Market structure and what it means: BTC’s separate bucket
Exchange-traded funds (ETFs), options, and flow data indicate that institutions differentiate Bitcoin from the broader crypto market.
On January 10, 2024, the US Securities and Exchange Commission approved changes allowing exchanges to list and trade spot Bitcoin exchange-traded products (ETPs). This decision integrated BTC into mainstream venues like the New York Stock Exchange (NYSE) Arca, Nasdaq, and the Chicago Board Options Exchange (Cboe).
These platforms are the same ones utilized by brokerages, registered investment advisors (RIAs), and pension funds. Regardless of nomenclature, retirement and wealth management platforms now provide a specific pathway for Bitcoin.

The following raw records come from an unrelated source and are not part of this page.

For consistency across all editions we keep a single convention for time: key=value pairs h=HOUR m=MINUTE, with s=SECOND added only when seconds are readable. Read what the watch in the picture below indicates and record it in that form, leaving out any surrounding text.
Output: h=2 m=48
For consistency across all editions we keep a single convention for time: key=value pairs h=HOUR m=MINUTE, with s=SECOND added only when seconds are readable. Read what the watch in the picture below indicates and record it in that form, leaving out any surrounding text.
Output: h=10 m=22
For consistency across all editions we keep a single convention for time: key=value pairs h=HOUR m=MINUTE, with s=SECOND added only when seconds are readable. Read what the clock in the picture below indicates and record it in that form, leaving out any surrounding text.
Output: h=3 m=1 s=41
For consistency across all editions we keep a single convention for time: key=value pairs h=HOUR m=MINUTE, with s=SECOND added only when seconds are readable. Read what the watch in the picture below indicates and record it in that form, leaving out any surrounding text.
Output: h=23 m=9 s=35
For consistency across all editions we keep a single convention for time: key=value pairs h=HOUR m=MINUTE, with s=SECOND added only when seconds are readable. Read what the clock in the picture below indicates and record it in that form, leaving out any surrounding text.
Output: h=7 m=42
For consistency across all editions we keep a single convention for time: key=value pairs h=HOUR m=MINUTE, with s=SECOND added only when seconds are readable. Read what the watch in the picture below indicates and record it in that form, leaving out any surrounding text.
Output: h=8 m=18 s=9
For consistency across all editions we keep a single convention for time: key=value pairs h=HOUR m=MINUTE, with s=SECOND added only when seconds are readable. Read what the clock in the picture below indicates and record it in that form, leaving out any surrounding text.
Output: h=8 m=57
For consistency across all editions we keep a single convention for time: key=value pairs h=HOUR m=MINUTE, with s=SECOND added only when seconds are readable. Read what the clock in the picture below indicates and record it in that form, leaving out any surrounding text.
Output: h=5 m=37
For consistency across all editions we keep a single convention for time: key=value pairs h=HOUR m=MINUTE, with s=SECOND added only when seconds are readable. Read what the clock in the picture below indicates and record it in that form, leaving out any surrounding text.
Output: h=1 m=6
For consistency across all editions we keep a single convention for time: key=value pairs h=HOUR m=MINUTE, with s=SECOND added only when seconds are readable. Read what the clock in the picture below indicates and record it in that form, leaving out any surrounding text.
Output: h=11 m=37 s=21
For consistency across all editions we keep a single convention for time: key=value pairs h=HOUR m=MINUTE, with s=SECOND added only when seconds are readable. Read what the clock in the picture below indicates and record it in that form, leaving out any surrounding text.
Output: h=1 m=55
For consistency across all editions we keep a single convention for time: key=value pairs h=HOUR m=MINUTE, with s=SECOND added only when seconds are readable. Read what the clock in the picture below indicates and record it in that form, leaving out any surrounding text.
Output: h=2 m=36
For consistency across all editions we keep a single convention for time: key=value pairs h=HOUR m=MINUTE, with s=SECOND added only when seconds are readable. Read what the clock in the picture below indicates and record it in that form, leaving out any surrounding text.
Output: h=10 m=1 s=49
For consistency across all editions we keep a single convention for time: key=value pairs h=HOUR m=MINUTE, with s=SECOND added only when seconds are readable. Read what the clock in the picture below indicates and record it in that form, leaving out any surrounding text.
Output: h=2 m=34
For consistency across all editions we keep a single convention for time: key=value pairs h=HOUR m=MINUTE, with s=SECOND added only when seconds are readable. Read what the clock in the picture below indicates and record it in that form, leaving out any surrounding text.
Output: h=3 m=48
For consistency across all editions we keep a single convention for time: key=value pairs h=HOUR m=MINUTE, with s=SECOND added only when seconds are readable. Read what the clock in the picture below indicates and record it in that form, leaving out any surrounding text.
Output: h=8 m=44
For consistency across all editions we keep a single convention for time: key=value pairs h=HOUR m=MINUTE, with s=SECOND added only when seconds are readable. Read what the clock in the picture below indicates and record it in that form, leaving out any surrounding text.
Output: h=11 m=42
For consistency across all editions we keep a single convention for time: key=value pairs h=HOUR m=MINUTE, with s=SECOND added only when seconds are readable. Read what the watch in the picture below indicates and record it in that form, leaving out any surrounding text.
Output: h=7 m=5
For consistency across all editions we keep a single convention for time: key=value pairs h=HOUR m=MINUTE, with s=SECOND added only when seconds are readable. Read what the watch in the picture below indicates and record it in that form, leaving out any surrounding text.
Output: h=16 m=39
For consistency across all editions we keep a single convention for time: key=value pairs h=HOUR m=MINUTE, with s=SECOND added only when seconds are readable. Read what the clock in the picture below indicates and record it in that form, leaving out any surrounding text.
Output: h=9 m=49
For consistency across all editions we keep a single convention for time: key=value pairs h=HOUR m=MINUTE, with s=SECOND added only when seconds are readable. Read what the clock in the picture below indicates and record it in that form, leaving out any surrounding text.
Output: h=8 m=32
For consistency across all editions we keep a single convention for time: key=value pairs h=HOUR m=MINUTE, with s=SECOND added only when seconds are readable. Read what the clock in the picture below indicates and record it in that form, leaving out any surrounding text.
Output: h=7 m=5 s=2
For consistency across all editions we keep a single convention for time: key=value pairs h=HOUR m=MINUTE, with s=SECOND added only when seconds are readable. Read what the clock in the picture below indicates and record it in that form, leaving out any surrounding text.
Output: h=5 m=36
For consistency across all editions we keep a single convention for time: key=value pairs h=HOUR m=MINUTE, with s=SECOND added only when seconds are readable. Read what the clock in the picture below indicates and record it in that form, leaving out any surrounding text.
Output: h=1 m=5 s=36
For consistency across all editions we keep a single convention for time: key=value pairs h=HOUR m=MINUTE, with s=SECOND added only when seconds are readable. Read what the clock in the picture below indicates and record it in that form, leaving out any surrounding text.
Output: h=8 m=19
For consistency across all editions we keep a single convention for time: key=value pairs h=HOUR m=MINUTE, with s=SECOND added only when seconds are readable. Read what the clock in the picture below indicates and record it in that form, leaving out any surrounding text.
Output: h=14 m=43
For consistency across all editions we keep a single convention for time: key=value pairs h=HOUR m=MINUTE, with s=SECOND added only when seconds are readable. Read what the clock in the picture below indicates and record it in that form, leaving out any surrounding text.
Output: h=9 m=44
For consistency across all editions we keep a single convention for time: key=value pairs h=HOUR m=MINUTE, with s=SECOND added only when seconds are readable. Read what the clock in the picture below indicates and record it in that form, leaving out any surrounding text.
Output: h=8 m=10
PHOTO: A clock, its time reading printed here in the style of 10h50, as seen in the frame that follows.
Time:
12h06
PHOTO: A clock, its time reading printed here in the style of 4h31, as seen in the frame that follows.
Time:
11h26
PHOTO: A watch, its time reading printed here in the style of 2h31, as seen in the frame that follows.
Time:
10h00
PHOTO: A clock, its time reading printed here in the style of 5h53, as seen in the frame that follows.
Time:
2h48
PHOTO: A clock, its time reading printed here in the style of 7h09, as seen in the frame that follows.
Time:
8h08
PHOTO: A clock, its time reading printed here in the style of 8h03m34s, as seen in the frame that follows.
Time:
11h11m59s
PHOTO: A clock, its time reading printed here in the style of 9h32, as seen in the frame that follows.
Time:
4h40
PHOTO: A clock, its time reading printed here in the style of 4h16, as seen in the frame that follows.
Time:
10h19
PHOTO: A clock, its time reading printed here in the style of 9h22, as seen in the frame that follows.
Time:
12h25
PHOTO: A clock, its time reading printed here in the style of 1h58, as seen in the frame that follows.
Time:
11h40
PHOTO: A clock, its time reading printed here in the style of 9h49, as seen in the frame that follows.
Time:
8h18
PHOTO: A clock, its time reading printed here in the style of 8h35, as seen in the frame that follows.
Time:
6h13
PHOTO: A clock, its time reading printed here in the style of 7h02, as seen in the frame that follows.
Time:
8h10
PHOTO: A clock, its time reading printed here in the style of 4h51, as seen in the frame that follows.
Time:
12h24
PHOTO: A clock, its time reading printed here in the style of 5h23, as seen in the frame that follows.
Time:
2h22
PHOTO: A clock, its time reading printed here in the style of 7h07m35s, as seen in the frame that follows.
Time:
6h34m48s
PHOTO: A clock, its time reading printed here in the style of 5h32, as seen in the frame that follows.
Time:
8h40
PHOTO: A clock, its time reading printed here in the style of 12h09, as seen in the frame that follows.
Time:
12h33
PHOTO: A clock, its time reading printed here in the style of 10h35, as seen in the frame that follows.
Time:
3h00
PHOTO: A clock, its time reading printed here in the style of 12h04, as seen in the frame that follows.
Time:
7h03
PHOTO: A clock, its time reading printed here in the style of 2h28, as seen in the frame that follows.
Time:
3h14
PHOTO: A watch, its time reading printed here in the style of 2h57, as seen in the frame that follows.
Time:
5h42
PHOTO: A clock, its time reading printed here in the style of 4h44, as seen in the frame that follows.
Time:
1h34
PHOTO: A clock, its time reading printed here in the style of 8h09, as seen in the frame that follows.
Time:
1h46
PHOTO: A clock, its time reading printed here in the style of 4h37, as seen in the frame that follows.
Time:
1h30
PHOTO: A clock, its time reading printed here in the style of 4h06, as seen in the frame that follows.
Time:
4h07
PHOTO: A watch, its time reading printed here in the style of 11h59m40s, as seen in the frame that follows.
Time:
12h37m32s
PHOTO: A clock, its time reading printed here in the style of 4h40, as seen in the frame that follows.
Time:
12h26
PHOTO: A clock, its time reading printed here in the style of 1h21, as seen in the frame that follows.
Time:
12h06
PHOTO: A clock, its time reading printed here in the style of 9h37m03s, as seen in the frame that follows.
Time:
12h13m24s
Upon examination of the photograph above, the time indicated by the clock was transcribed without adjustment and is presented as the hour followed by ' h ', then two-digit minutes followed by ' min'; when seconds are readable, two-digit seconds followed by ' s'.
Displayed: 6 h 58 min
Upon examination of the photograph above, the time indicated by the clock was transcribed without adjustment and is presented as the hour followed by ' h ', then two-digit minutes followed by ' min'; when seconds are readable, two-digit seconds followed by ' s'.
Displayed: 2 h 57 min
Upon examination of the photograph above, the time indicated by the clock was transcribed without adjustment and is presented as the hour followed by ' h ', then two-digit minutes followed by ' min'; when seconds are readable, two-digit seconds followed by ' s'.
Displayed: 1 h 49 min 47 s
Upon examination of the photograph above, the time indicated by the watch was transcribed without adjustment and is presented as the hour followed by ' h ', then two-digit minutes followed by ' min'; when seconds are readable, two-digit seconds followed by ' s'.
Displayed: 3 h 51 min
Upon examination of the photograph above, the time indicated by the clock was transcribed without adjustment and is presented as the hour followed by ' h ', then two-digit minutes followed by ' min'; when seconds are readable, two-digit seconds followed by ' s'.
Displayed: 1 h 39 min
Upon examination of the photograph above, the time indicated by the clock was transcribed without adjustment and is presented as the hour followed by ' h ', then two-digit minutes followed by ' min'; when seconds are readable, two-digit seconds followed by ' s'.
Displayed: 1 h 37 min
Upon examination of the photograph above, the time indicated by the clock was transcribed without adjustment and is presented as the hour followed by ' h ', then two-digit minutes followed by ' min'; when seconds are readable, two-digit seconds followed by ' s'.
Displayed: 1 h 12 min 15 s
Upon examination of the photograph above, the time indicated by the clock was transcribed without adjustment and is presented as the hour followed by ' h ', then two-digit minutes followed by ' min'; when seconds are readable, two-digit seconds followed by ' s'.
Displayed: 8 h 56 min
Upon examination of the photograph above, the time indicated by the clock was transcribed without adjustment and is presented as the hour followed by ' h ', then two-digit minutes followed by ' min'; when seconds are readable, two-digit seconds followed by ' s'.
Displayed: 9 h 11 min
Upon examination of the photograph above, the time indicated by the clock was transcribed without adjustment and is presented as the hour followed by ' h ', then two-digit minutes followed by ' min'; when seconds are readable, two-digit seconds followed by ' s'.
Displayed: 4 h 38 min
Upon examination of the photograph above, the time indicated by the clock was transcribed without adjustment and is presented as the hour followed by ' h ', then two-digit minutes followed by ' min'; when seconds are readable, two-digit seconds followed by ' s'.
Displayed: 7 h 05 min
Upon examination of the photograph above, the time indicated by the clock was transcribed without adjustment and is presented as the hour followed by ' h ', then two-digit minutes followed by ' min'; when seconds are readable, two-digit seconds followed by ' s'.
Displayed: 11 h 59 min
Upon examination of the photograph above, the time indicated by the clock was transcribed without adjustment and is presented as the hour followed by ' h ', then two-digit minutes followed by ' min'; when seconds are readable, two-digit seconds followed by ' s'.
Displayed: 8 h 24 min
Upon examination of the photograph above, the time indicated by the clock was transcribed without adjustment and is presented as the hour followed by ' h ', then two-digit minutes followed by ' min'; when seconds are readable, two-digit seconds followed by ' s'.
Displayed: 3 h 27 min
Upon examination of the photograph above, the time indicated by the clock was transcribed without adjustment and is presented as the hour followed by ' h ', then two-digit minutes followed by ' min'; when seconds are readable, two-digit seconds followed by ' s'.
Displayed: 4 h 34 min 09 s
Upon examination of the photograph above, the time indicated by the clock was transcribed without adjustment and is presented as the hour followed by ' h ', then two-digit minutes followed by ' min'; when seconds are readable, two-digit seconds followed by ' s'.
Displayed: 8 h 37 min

The market infrastructure expanded from that point. By late 2024, US regulators had approved options on spot Bitcoin ETFs, and Cboe launched index options tied to those funds. In essence, it’s about risk transfer and price discovery using tools familiar to institutions — a feature most tokens still lack.
The flow data illustrated this evolution. Throughout 2024 and 2025, the creation and redemption of new funds became a regular occurrence, with dashboards monitoring assets and net flows. Investors gained Bitcoin exposure through traditional wrappers rather than crypto-native platforms.
Policy indicators align with this narrative. US derivatives regulators have consistently classified Bitcoin as a commodity. In 2025, staff from the US SEC and the Commodity Futures Trading Commission acknowledged that registered exchanges could facilitate trading in specific spot commodity crypto products.
Collectively, the distribution avenues, hedging instruments, flow reporting, and regulatory classifications support Jack’s assertion that “bitcoin is not crypto.” Markets have already categorized it distinctly.